When people think of dice they naturally think of numbers and math. What is often exciting to discover is that certain dice can be used in other curriculum areas such as language and cultural.
In this post I’m going to offer some suggestions as to how the ABC or Alphabet die can be used to enhance the learning of initial sounds and word building. The mastery of initial sounds is dependent upon lots of repetition and practice and the ABC die offers the child a wide variety of ways to do just that. Once a child has been introduced to the sand paper letters and has a pretty good understanding of symbol and sound the ABC die can be introduced to offer the needed practice and repetition in ways that are fun and engaging.
One of the early exercises this die is used for is finding objects, either in a basket or in the environment at large, that begin with the sound that was rolled. For example, the child rolls the 30-sided ABC die and it lands with the “m” on the top. The child then searches the basket (or walks through the room) and picks the object that begins with “m”. An additional step to this would be to fetch an “m” from the moveable alphabet box or the sandpaper letters and place it at the top of the table or rug. Then the object can be placed under that letter. The activity goes on for as long as the child wishes, until 10 objects are found or until at least one object for each letter sound is found.
Another way to practice initial sound work with the ABC die is to simply roll the die and say a word that begins with the letter that lands on top. This is an appropriate activity for a small group of children that need practice with initial sound work. In addition to hearing the words other players come up with they are also being introduced to turn taking and group dynamics. Each child can roll and say a word or they can take turns rolling but with each roll, every child has to come up with a word. To take this to an even higher level, the ABC die can be paired with a numeral die such as the 1-3 die or the 0-5 die. Both dice are rolled simultaneously and then the child needs to say the given number of words that begin with the given sound…say 3 words that begin with “m”.
This versatile die can also be used in conjunction with word composition activities. Very similar to the oral activities mentioned above but now composition is involved, either with the movable alphabet or a pencil. So the die can be rolled 10 times and with each roll the given letter is pulled from the movable alphabet. Once 10 letters are drawn from the box (with the rule that 1 has to be a vowel) the child sets out to compose as many words as they can with the given letters.

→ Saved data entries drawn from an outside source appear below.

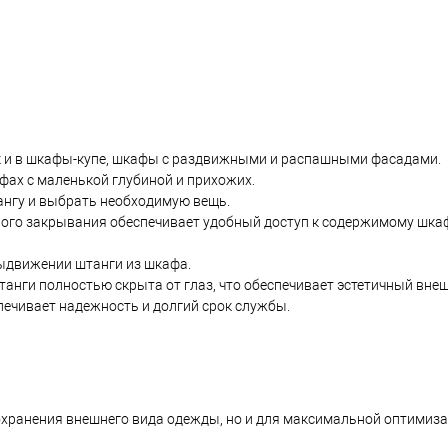
ак и в шкафы-купе, шкафы с раздвижными и распашными фасадами.
фах с маленькой глубиной и прихожих.
ангу и выбрать необходимую вещь.
го закрывания обеспечивает удобный доступ к содержимому шка
ыдвижении штанги из шкафа.
нги полностью скрыта от глаз, что обеспечивает эстетичный внеш
печивает надежность и долгий срок службы.
охранения внешнего вида одежды, но и для максимальной оптимиза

Another writing exercise would be to write a word that begins with the rolled sound, or paired with a number die, write 3 words that begin with the sound.
To take any of these exercises to a more challenging level themes can be introduced. For instance, if the theme is animals then any word named or written would have to be animal related…3 animals that begin with “b”. This is a great exercise in classification and word retrieval.
As you can see, this particular die has so many applications. I’ve even had children use it in their handwriting practice. They roll the die and then practice the given letter. The addition of the ABC die provides the child with a game like experience, independence and above all, the needed repetition that will lead to mastery. Why not see how many different ways you can come up with to use the ABC die to enhance the language curriculum?